### EXCERPT
++++++++++++++++++++

The rings of Saturn seen by Cassini. From right to left: the A Ring with the Encke Gap, the Cassini Division, the B Ring, the C Ring, and the D Ring. © NASA

Janus and Epimetheus

The two coorbital satellites Janus and Epimetheus are a unique case in the Solar System, since these are two bodies with roughly the same size (diameters: ~180 and ~120 km, respectively), which share the same orbit around Saturn. More precisely, they both orbit Saturn in 16 hours, i.e. at the same mean orbital frequency. This is a case of 1:1 mean-motion resonance, involving peculiar mutual gravitational interactions, which prevent them from colliding. They swap their orbits every four years, i.e. the innermost of the two satellites becoming the outermost. The amplitudes of these swaps (26 km for Janus and 95 for Epimetheus) have permitted to know accurately the mass ratio between them, which is 3.56, Janus being the heaviest one.

Interestingly, Epimetheus is the first among the satellites of Saturn for which longitudinal librations have been detected. As many natural satellites, Janus and Epimetheus have a synchronous rotation, showing the same face to a fictitious observer at the surface of Saturn. For Epimetheus, large librations have been detected around this direction, which are a consequence of its elongated shape, and could reveal some mass inhomogeneities, maybe due to variations of porosity, and/or to its pretty irregular shape.

Janus and Epimetheus seen by Cassini (mosaic of 2 images). © NASA
Janus and Epimetheus seen by Cassini (mosaic of 2 images). © NASA

Images of a new ring

So, Cassini images have revealed a dusty ring in that zone. To characterize it, the authors have first extracted images likely to contain it. Such images are made publicly available on NASA’s Planetary Data System. Since that ring had been announced to have been observed on Sept 15th 2006 (see the original press release), the authors restricted to 2 days before and after that date. The data they used were acquired by the ISS (Imaging Science Subsystem) instrument of Cassini, more precisely the NAC and WAC (Narrow- and Wide-Angle-Camera). They finally found 17 images showing the ring.

The images are given as raw data. The authors needed to calibrate their luminosity with a tool (a software) provided by the Cassini team, and sometimes to smooth them, to remove cosmic rays. Moreover, they needed to consider the position of the spacecraft, to be able to precisely locate the structures they would see.

One of the Cassini images used by the authors. I have added red stars at the location of the ring. © NASA / Ciclops
One of the Cassini images used by the authors. I have added red stars at the location of the ring. © NASA / Ciclops

It appears that the ring presents no longitudinal brightness variation. In other words, not only this is a whole ring and not just an arc, but no density variation is obvious. However, it presents radial brightness variations, over a width of 7,500 km, which is wider than the 5,000 km announced in the 2006 press release.

The next step is to understand the dynamics of this ring, i.e. its stability, its origin, the properties of the particles constituting it… Let us start with the stability.

The ring is removed in a few decades

The authors ran N-body simulations, i.e. numerical integrations of the equations ruling the motion of a ring particle, which would be gravitationally perturbed by the surrounding bodies, i.e. Saturn, and the Janus, Epimetheus, Mimas, Enceladus, Tethys, Dione, and Titan. Moreover, for a reason that I will tell you at the end of this article, the authors knew that the particles were smaller than 13 μm. The motions of such small particles are affected by the radiation pressure of the Sun, in other words the Solar light pushes the particles outward.

++++++++++++++++++++

### BRIEF 1
Decide whether each statement agrees with the Saturn ring excerpt. Answer yes or no for each, quoting the words of the excerpt that decide it.
(a) Janus and Epimetheus swap their orbits every four years.
(b) Epimetheus is the heavier of the two satellites.
(c) The authors found 17 images showing the ring.
### BRIEF 2
Rewrite the stretch of entries from the start of the entries through the line containing "right elbow: (157, 103, -6)", substituting "shoulder joint" for each "shoulder" and changing nothing else. Give only those lines, and leave out the pictures.

### STORED DATA
++++++++++++++++++++

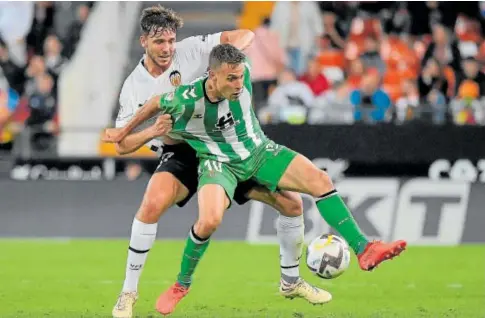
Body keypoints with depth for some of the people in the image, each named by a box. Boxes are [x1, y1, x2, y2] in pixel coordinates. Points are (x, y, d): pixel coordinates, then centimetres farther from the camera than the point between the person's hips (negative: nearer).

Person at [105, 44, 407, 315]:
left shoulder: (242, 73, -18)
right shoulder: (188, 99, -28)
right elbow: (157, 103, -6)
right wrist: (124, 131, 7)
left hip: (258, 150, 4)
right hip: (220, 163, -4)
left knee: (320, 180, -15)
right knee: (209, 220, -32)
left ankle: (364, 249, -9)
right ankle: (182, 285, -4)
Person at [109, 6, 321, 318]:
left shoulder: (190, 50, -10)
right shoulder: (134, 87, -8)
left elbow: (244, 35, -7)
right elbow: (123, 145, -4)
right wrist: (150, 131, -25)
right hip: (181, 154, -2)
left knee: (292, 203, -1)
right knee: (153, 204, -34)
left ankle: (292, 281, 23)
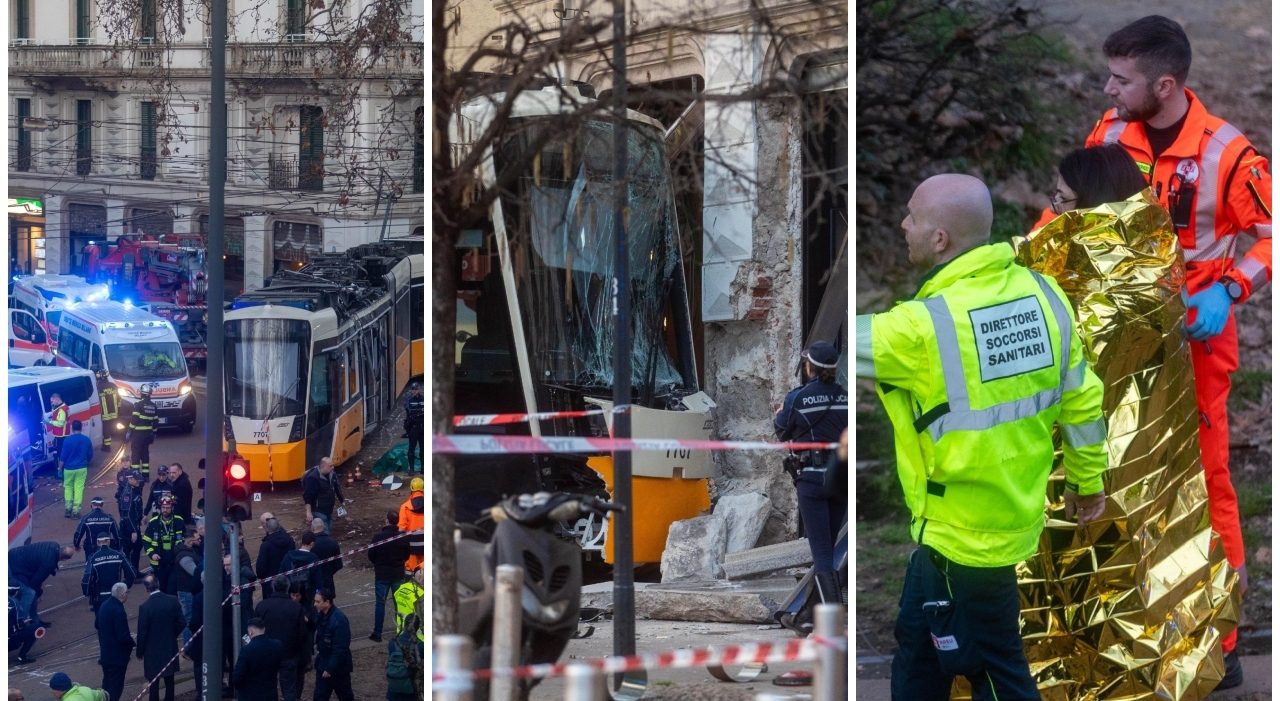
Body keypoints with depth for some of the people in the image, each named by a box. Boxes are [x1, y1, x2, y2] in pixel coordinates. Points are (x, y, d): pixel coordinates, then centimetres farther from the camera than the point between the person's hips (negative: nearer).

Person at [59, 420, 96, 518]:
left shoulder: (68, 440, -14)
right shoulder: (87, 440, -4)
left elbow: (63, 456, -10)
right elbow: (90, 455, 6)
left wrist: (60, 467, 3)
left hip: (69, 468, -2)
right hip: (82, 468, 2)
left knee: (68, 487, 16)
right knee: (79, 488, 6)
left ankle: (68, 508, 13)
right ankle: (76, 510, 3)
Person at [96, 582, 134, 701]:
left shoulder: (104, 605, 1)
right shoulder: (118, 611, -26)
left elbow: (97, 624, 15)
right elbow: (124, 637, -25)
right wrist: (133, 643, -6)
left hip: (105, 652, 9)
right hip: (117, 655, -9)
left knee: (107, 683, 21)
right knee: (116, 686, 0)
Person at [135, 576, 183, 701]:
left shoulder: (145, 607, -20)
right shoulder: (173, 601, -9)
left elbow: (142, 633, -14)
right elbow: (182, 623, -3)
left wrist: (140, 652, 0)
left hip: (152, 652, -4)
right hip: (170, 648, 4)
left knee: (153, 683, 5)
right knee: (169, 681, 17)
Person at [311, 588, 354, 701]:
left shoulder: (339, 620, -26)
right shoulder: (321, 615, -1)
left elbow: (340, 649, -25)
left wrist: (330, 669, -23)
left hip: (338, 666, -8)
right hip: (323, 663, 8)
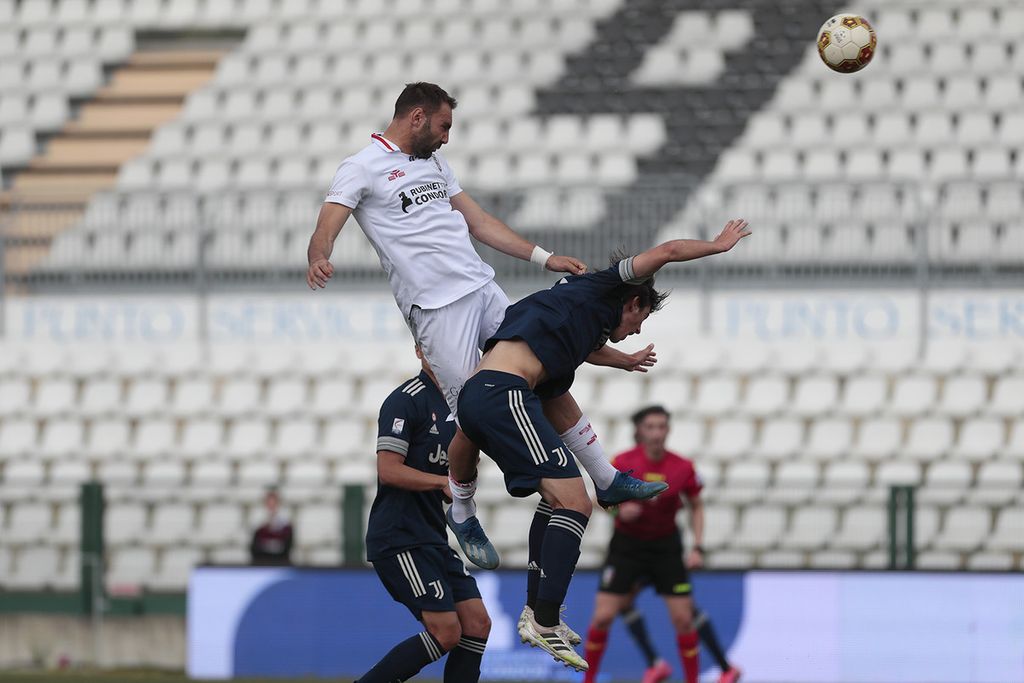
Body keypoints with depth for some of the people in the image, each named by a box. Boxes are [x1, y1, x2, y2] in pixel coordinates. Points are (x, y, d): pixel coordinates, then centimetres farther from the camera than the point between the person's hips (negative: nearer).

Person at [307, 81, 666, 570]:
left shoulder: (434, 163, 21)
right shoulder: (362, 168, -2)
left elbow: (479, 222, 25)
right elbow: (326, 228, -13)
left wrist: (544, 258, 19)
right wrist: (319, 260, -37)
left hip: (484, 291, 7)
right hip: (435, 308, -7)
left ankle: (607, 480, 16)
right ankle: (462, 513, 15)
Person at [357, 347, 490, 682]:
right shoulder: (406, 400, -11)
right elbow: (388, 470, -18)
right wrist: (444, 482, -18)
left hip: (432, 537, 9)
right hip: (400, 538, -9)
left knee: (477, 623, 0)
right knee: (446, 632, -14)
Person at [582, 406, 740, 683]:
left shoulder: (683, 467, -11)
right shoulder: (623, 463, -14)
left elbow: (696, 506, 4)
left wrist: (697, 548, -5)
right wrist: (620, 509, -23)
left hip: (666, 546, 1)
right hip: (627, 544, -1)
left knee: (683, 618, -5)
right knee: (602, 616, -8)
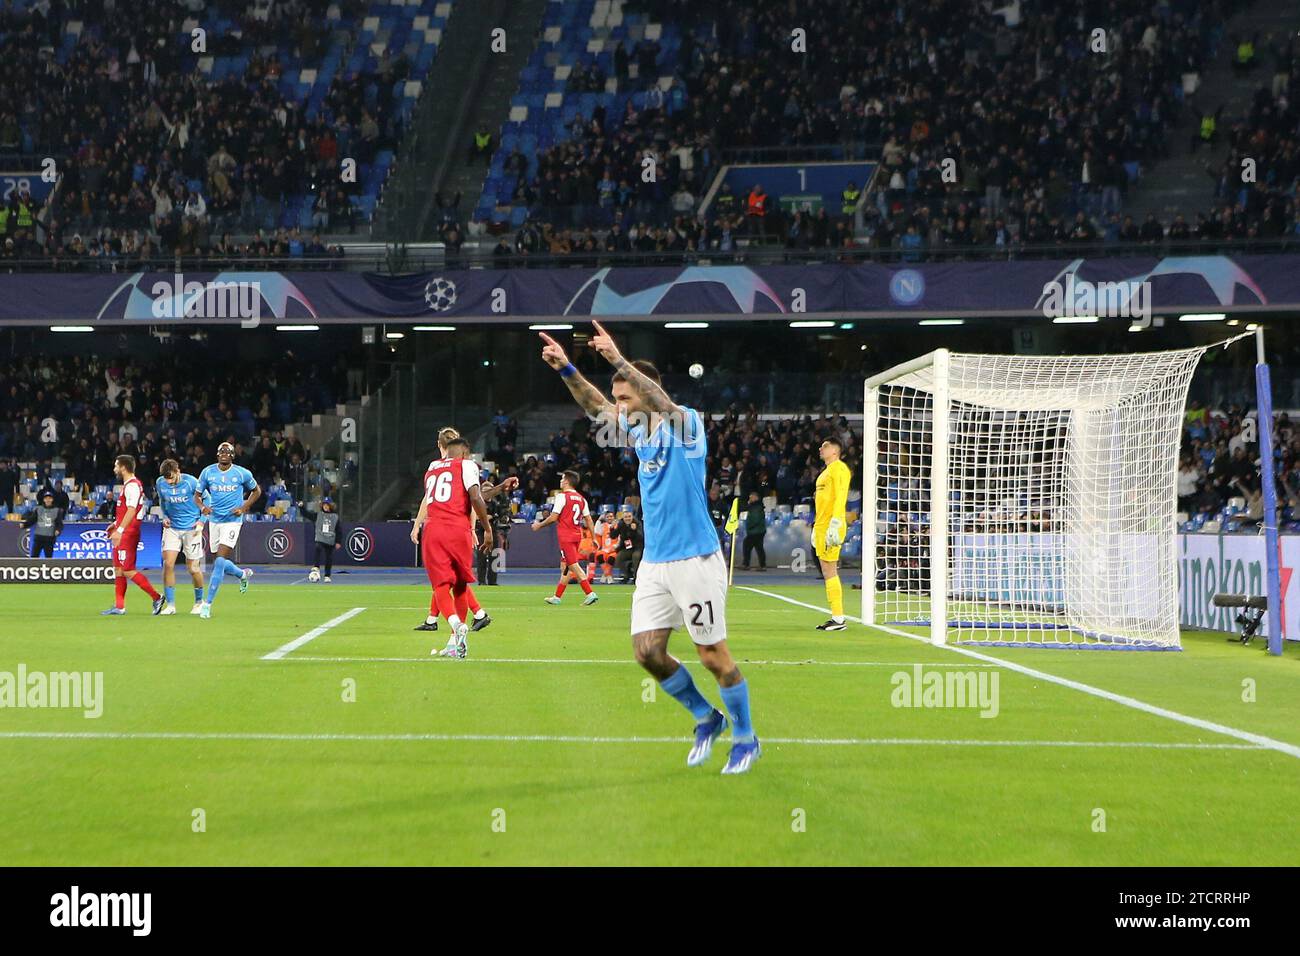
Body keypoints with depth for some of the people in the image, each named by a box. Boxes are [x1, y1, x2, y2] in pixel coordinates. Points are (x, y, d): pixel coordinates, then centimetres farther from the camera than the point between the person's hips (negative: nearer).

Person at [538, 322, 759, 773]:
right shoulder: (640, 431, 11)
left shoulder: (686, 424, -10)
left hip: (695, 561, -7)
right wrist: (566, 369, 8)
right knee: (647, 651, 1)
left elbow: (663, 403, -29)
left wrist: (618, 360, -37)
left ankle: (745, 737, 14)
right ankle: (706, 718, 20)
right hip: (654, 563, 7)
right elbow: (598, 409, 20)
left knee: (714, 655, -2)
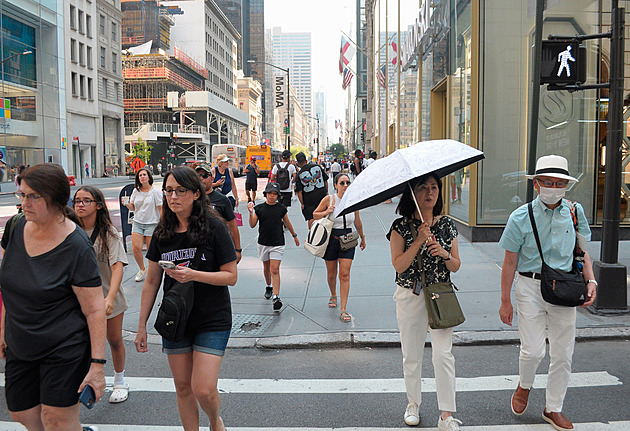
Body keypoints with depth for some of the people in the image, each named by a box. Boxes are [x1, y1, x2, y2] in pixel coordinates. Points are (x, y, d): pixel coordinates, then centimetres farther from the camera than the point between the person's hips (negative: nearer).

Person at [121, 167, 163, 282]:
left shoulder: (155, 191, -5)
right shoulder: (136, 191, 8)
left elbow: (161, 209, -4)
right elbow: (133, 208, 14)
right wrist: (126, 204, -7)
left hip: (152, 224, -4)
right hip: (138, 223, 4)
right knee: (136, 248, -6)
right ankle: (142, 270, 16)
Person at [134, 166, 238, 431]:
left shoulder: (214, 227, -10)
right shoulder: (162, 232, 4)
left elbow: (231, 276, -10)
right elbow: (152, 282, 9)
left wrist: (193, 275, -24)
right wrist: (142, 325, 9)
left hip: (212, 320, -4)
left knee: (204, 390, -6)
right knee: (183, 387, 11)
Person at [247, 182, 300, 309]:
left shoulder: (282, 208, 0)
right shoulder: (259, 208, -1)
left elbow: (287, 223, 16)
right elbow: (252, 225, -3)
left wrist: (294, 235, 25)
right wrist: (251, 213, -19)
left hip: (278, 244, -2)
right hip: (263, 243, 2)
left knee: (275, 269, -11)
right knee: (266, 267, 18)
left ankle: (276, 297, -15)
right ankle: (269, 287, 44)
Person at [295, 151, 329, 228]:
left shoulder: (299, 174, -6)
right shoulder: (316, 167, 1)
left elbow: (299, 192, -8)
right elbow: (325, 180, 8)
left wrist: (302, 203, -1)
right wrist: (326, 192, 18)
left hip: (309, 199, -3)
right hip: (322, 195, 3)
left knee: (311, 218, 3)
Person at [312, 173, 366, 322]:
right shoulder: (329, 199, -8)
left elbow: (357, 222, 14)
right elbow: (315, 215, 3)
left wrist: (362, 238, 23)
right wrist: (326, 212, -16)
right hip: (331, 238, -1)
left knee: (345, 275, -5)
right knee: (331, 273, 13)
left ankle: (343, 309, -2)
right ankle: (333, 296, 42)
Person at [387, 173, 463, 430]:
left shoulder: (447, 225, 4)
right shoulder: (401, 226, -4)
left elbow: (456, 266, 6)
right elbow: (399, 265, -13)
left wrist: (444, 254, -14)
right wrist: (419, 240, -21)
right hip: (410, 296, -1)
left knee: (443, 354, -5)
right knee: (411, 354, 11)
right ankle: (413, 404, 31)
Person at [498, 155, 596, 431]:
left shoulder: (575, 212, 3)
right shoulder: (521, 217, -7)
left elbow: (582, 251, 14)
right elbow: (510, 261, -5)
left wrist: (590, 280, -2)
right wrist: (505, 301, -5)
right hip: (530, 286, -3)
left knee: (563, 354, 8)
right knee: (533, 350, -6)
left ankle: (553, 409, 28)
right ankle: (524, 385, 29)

++++++++++++++++++++

### SOLUTION 1
(a) Yes: "They swap their orbits every four years"
(b) No: "Janus being the heaviest one"
(c) Yes: "They finally found 17 images showing the ring."

### SOLUTION 2
Body keypoints with depth for some of the people in the image, each named by a box. Boxes are [x1, y1, x2, y2] in pixel coordinates. Points are (x, y, d): pixel coordinates, then centimetres farther from the camera than the point between the person's hips (negative: nearer).

Person at [105, 44, 407, 315]:
left shoulder joint: (242, 73, -18)
right shoulder joint: (188, 99, -28)
right elbow: (157, 103, -6)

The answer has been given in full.